COSCO Shipping Group and other affiliated companies will not take any action or measures to engage in the business of COSCO and its subsidiaries in the announcement of Zhongyuan Shipping Control Co., Ltd. in the announcement of how to ensure that OOCL operates independently in Hong Kong. Constitute or may constitute a substantial competition in the business activities, and will not infringe the legitimate rights and interests of COSCO and its subsidiaries, including but not limited to the future establishment of other subsidiaries or joint ventures, associates engaged in COSCO and its subsidiaries The main business constitutes a substantial competition in the business, or in other ways directly or indirectly involved in COSCO and its subsidiaries of the existing main business.

Second, if the tender offer is successfully implemented, OOCL will become a wholly-owned subsidiary of COSCO Marine and COSCO Shipyard, a wholly-owned subsidiary of COSCO Marine Group, which is located in the United States of America, Operational business, the business may have a certain competitive relationship.

In the five months after the completion of the transaction, COSCO Shipping Group will solve the problem of competition in the same industry in an effective way such as asset reorganization and business integration under the conditions approved by the domestic and foreign regulatory authorities.

In addition to the above circumstances, such as COSCO Maritime Group and other subsidiaries may be in the future and COSCO Marine control in the main business of substantial competition or COSCO marine control occurred in the real interests of the conflict, COSCO Shipping Group will give up or will promote the group Control of the company to abandon the possible competition with the business opportunities, or in the domestic and foreign regulatory authorities recognized the conditions, at the appropriate time to asset restructuring, business integration and other effective ways to solve the problem of competition with the industry.

Thirdly, COSCO Shipping Group will not use any information known or understood from COSCO Marine to assist third parties in engaging in or participating in any business activities that are subject to substantial competition or potential competition with COSCO Marine's existing business.

In the previous July 9 announcement, COSCO Shipping and the Hong Kong Group have pledged to continue to employ existing employees overseas and maintain the existing pay and benefits system for at least two years after the transaction. In addition, the joint bidder intends to retain the listing status of Orient Overseas in Hong Kong, and will remain in Hong Kong's overseas headquarters and management functions remain in Hong Kong; COSCO will further play both sides of the global network advantages for Hong Kong's economic prosperity and The construction of the international shipping center has a role to play.

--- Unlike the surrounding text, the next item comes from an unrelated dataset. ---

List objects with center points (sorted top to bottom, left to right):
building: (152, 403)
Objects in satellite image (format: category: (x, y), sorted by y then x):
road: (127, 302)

With the combination of COSCO Shipping (COSCOCS) + OOCL (OOCL), the capacity of COSCO Shipping fleet has been leaps and bounds, and in addition to the overseas sales network of the Orient Overseas International, Customers and advanced management capabilities. COSCO Shipping capacity of shipping will be among the global leadership, greatly shorten the gap with the industry leading companies, industry status and voice significantly improved.

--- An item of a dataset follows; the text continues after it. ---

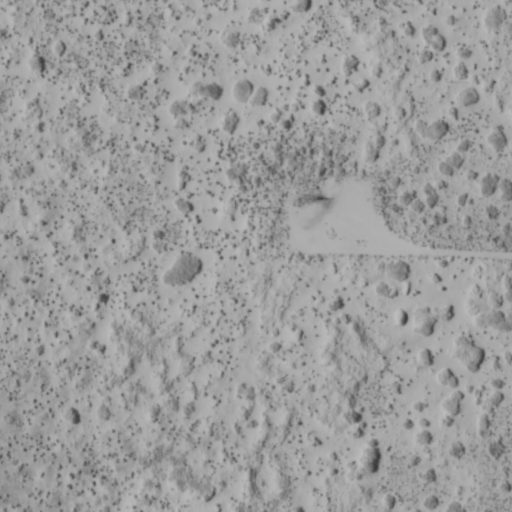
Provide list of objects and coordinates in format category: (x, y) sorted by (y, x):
road: (449, 255)
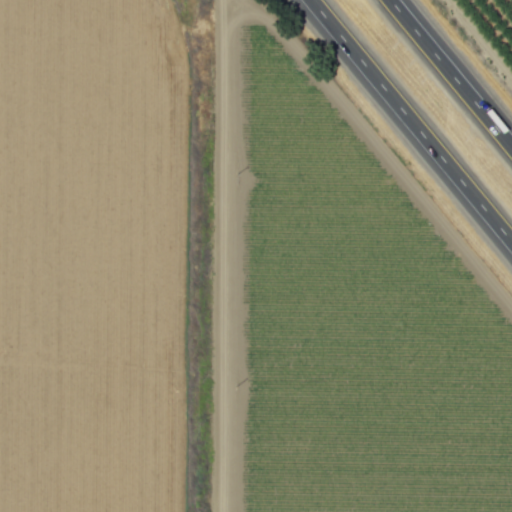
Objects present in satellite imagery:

As COSCO Shipping and Oriental Overseas International belong to the shipping industry, the two companies in different regions of the route and service overlap is high, so the future in the network and fleet structure optimization will have a strong synergistic effect; In addition, in the container box Team integration, supplier-related cost optimization, management costs and information system optimization, and so has a more obvious synergies.

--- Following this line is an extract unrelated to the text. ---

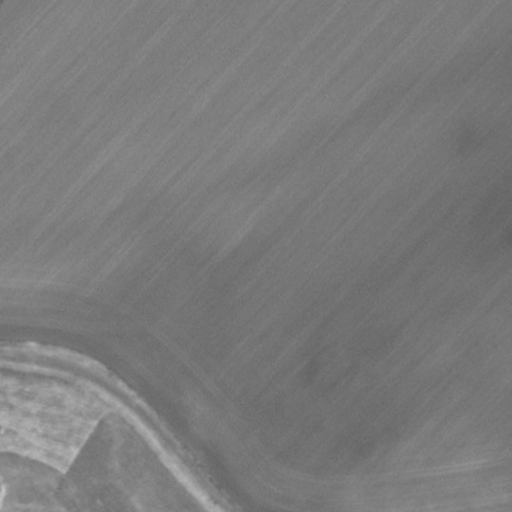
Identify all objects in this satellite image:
road: (133, 405)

In terms of performance, the two major container shipping companies will maximize the advantages of resources, but also help COSCO marine control absorption. Advanced business philosophy and management experience, the two companies had each other's blank spots and short board will be added and improved.

In the long run, the integration, annexation and reorganization of the industry continues. The market synergies between Orient Overseas and COSCO Shipping will proceed to the United States President's Steamships and Ferry ships, and the two super brands The hand will certainly rub out the same sparks.